Erbakan'ın özel sekreteri İbrahim Titiz anlatıyor:
12 Eylül ihtilalinden dolayı Erbakan Hoca'nın siyasi yasaklılığı halen sürüyordu. Ayrancı'daki evinin altında bulunan çalışma bürosunda Hocam çalışmalarını sürdürüyordu. Bir gün bana;
- İbrahim kimseyi ama hiç kimseyi içeri almayacaksın tamam mı? Çok önemli bir çalışmam var.
Aradan bir kaç saat geçti. Kapı çalındı. Doğudaki teşkilatlardan orta yaşın üstünde bir kişi geldi. Çay ikram ettikten sonra;
- Hayrola amca, buyur. Bir emrin mi var ?
- Erbakan Hocamı göreceğim.
- Erbakan hocam kesinlikle kimseyle görüşmeyeceğini söyledi, içeride çok mühim bir çalışması var.

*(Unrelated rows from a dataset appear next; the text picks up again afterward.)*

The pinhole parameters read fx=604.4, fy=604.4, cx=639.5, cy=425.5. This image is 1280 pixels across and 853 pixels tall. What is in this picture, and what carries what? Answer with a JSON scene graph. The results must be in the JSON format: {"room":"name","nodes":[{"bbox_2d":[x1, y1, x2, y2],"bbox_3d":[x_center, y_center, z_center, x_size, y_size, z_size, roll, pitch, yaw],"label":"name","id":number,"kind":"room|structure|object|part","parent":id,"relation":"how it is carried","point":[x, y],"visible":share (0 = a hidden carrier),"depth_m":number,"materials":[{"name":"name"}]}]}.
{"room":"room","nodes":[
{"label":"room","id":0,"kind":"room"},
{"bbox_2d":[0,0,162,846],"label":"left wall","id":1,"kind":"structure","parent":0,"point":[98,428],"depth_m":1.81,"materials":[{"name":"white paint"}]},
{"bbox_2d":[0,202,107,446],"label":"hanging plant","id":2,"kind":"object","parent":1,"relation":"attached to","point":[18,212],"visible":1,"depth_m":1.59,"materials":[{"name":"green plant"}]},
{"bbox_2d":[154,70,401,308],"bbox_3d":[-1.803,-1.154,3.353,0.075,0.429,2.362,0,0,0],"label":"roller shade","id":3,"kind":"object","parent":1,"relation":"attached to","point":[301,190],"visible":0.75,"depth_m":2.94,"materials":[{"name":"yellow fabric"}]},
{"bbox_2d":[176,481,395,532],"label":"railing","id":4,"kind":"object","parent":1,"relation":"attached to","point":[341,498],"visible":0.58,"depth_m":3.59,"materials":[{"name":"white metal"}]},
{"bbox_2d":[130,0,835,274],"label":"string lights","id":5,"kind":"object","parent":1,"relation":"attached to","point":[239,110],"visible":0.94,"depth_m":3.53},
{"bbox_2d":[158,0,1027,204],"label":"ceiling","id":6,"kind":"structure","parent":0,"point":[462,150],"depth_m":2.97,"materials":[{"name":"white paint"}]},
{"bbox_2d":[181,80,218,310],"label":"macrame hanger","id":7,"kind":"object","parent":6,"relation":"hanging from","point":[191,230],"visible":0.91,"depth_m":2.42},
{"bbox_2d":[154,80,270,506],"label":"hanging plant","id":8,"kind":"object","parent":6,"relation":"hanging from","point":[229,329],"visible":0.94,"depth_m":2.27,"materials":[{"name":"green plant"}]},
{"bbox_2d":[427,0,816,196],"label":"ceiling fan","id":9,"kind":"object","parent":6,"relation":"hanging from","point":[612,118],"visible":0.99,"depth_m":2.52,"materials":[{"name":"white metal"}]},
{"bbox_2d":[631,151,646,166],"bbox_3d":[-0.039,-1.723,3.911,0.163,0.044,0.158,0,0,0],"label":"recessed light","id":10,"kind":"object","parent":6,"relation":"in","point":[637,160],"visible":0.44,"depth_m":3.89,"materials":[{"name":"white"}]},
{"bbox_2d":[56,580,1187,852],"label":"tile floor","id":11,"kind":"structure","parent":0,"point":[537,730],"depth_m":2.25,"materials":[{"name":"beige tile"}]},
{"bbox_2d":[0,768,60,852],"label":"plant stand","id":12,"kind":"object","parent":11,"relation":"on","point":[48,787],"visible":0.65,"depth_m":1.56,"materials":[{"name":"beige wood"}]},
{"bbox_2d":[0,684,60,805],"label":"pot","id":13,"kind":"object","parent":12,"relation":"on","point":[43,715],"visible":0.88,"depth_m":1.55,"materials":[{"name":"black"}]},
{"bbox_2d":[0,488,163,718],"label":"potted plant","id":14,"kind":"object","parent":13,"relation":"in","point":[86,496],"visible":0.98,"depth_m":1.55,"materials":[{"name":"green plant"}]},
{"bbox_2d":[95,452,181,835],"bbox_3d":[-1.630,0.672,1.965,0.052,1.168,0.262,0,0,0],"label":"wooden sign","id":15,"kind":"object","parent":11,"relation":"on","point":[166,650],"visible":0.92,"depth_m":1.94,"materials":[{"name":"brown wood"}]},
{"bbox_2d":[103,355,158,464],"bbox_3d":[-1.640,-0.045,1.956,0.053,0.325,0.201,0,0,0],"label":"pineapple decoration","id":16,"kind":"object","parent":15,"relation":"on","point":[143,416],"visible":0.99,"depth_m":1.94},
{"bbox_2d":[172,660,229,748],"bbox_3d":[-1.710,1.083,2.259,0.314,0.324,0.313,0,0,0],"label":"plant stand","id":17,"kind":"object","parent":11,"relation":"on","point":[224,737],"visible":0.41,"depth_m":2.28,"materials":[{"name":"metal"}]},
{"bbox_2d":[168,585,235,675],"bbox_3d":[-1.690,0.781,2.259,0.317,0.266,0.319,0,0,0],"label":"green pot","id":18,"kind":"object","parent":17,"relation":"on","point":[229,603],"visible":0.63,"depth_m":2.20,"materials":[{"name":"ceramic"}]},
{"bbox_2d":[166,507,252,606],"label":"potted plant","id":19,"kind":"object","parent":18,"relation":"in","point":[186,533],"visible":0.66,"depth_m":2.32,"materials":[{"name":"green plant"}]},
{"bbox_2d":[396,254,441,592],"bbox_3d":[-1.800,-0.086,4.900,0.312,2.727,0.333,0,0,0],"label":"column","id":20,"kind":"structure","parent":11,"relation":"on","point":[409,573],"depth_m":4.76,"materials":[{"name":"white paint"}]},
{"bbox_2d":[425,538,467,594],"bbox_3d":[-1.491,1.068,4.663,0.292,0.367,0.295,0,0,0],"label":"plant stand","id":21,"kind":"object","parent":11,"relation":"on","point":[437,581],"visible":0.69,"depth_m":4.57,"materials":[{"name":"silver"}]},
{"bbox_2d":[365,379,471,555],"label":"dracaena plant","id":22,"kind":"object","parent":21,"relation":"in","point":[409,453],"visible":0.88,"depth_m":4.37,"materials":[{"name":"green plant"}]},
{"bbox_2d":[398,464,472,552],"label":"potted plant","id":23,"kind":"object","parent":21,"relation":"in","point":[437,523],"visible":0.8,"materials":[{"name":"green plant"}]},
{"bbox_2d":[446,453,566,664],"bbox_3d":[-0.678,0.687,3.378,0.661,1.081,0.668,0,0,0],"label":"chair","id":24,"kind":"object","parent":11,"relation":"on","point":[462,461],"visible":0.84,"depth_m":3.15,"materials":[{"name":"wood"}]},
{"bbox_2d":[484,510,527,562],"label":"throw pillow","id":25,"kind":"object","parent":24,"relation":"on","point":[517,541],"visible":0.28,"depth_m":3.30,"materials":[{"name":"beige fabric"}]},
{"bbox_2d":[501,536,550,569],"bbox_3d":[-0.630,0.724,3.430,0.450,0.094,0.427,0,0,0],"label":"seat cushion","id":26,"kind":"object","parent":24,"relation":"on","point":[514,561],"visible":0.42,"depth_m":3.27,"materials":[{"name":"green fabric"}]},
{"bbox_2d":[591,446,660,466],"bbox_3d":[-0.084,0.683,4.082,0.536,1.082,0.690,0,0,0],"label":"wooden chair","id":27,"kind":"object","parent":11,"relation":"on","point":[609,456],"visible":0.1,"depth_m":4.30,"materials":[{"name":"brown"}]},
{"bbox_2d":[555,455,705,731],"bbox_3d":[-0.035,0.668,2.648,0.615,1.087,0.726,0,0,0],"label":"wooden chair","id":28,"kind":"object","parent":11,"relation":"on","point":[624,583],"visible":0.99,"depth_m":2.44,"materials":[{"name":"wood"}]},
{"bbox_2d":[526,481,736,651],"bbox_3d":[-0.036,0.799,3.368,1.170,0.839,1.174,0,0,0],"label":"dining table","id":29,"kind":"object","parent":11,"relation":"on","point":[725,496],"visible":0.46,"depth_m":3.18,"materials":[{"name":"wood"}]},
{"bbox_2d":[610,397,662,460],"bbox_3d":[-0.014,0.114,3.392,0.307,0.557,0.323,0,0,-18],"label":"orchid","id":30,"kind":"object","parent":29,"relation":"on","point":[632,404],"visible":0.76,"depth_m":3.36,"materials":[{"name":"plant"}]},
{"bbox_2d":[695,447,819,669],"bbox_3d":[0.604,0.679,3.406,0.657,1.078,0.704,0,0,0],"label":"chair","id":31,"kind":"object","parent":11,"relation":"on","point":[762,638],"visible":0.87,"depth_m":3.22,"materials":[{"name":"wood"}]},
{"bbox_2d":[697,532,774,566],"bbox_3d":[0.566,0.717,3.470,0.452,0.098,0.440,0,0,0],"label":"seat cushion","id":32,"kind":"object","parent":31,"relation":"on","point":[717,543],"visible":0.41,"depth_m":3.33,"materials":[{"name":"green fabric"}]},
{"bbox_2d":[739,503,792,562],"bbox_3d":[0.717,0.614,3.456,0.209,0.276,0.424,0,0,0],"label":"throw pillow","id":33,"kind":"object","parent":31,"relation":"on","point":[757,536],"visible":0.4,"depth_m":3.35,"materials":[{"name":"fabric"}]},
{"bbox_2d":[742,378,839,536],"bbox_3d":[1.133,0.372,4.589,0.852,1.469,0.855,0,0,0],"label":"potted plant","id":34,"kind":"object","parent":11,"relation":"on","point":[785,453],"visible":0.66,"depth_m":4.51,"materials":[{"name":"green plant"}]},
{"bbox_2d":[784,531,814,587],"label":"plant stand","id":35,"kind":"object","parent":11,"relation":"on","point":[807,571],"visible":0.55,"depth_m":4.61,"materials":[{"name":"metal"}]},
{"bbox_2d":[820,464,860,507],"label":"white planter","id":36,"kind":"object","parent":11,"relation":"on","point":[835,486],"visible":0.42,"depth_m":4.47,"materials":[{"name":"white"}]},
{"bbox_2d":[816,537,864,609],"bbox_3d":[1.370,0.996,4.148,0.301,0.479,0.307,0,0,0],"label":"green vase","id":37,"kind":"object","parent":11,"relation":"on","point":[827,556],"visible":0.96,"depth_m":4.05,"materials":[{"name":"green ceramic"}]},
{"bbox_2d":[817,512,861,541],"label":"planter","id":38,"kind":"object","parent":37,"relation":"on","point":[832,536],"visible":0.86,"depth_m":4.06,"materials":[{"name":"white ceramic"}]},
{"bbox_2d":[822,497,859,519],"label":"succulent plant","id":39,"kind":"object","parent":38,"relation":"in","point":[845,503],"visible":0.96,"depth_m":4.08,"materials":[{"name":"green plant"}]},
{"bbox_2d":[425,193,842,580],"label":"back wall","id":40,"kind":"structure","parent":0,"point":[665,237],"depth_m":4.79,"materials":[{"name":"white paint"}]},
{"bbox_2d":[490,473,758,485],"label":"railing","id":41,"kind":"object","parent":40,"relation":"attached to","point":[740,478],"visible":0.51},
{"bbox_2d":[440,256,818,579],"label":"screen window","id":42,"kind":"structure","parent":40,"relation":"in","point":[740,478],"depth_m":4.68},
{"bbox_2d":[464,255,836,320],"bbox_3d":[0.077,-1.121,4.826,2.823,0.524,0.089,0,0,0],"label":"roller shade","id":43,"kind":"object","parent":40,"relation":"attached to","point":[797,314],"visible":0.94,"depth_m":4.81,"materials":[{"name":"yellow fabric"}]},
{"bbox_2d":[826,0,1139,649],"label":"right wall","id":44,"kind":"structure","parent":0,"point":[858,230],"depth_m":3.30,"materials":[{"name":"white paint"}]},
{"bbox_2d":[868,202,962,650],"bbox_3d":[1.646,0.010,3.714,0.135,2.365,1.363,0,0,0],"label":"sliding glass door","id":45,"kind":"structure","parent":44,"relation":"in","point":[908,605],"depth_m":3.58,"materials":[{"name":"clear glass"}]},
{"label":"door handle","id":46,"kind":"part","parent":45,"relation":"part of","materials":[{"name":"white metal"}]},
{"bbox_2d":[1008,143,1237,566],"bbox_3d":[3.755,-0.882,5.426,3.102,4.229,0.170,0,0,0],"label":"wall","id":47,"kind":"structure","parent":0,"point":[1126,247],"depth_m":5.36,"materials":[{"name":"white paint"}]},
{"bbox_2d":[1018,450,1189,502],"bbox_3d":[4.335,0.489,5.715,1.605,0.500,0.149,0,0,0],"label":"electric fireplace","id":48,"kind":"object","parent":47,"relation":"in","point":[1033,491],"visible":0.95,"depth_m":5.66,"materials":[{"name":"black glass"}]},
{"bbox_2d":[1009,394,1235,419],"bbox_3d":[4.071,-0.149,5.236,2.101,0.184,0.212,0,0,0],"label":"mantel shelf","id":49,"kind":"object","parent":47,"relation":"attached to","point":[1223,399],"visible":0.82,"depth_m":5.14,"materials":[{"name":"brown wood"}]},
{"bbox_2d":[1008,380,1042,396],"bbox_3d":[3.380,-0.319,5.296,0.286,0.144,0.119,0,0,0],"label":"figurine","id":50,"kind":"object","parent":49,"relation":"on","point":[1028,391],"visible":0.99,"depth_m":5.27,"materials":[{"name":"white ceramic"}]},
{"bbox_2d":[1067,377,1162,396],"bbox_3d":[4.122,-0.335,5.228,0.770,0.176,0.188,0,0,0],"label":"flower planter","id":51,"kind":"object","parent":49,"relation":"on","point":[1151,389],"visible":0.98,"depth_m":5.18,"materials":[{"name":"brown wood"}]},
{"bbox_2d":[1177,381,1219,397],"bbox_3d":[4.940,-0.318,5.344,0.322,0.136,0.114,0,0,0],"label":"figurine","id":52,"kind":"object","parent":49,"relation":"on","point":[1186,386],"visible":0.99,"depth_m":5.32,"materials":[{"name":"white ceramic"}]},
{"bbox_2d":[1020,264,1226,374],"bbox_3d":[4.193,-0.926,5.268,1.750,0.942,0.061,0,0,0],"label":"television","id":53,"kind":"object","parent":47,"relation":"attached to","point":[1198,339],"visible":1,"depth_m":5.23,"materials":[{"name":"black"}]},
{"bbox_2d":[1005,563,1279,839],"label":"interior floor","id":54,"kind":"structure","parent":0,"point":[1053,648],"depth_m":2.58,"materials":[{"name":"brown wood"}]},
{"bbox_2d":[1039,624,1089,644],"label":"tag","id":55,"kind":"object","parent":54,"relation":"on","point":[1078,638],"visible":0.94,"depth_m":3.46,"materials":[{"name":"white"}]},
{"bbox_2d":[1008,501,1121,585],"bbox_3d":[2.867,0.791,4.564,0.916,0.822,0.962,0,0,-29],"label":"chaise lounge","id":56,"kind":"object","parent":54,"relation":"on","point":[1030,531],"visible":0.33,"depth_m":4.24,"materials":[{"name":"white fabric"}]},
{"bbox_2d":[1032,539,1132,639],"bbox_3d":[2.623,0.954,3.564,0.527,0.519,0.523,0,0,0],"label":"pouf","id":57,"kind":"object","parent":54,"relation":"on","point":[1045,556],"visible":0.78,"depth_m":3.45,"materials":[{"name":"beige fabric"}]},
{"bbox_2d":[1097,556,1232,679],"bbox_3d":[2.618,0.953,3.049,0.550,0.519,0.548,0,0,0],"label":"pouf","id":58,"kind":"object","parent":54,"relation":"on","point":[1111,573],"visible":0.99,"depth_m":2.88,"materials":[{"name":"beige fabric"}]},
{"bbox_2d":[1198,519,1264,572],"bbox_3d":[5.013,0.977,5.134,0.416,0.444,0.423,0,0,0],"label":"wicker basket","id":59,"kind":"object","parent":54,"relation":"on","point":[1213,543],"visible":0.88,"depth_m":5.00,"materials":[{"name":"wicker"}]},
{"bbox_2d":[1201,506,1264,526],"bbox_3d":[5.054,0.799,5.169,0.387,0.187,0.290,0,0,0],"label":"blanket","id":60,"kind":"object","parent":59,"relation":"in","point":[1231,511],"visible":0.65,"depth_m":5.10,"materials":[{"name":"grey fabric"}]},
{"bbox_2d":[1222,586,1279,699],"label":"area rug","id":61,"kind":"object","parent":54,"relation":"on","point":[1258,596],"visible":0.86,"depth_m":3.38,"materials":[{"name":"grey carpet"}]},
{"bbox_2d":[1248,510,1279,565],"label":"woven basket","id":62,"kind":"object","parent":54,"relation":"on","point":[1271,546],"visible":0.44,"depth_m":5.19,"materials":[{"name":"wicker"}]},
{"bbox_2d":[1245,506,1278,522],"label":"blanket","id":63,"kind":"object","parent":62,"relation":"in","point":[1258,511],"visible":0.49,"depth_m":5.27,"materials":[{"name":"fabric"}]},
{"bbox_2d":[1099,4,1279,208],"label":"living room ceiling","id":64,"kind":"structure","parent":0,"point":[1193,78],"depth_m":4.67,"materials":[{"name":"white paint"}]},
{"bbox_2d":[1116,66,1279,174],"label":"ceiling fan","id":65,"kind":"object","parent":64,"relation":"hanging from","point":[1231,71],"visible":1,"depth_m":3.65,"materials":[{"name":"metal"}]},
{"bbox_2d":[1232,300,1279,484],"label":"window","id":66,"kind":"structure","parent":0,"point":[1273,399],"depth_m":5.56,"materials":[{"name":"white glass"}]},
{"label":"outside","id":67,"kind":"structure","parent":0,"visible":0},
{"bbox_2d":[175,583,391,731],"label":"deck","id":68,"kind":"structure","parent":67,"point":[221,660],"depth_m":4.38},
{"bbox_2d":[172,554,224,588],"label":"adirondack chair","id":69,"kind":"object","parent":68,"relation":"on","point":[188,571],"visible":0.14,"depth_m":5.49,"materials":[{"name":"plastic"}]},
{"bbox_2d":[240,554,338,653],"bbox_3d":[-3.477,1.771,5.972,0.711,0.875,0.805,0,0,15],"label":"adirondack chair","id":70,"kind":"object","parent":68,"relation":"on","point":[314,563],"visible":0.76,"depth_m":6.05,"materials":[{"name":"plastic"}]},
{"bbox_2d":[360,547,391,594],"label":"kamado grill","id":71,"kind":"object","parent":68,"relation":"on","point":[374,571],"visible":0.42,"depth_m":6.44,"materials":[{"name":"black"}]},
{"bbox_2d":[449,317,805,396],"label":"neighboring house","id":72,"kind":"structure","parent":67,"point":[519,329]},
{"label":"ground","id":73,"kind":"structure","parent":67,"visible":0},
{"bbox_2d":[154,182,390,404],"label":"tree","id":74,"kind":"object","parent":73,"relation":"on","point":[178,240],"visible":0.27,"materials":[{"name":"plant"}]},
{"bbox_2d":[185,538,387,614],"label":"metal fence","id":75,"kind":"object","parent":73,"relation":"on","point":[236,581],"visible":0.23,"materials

- Aman evladım ta nerelerden geldim. Ben Erbakan Hocamı görmeden hiç bir yere gitmem!
- Amca imkânı yok.
Karşılıklı konuşmamızda ses tonumuz yüksek olacak ki, Erbakan içeriden sinirli bir şekilde çıktı.
- İbrahim niye bağrışıyorsunuz ? diye sordu.
- Hocam bu zat sizinle görüşmek istiyor, içeriye girmek için ısrar ediyor. Ben de bunun mümkün olmayacağını belirttim.
Yaşlı adam hemen Erbakan'ın eline sarıldı.
- "Hocam beni seninle görüştürmüyorlar!"
Erbakan Hoca'nın kızacağını zannettim. Güldü, bizi teselli eder gibi;
- Bakın, İbrahim'in görevi kesinlikle hiç kimseyi içeri sokmamak. Sizin de göreviniz her halükârda içeriye girmek.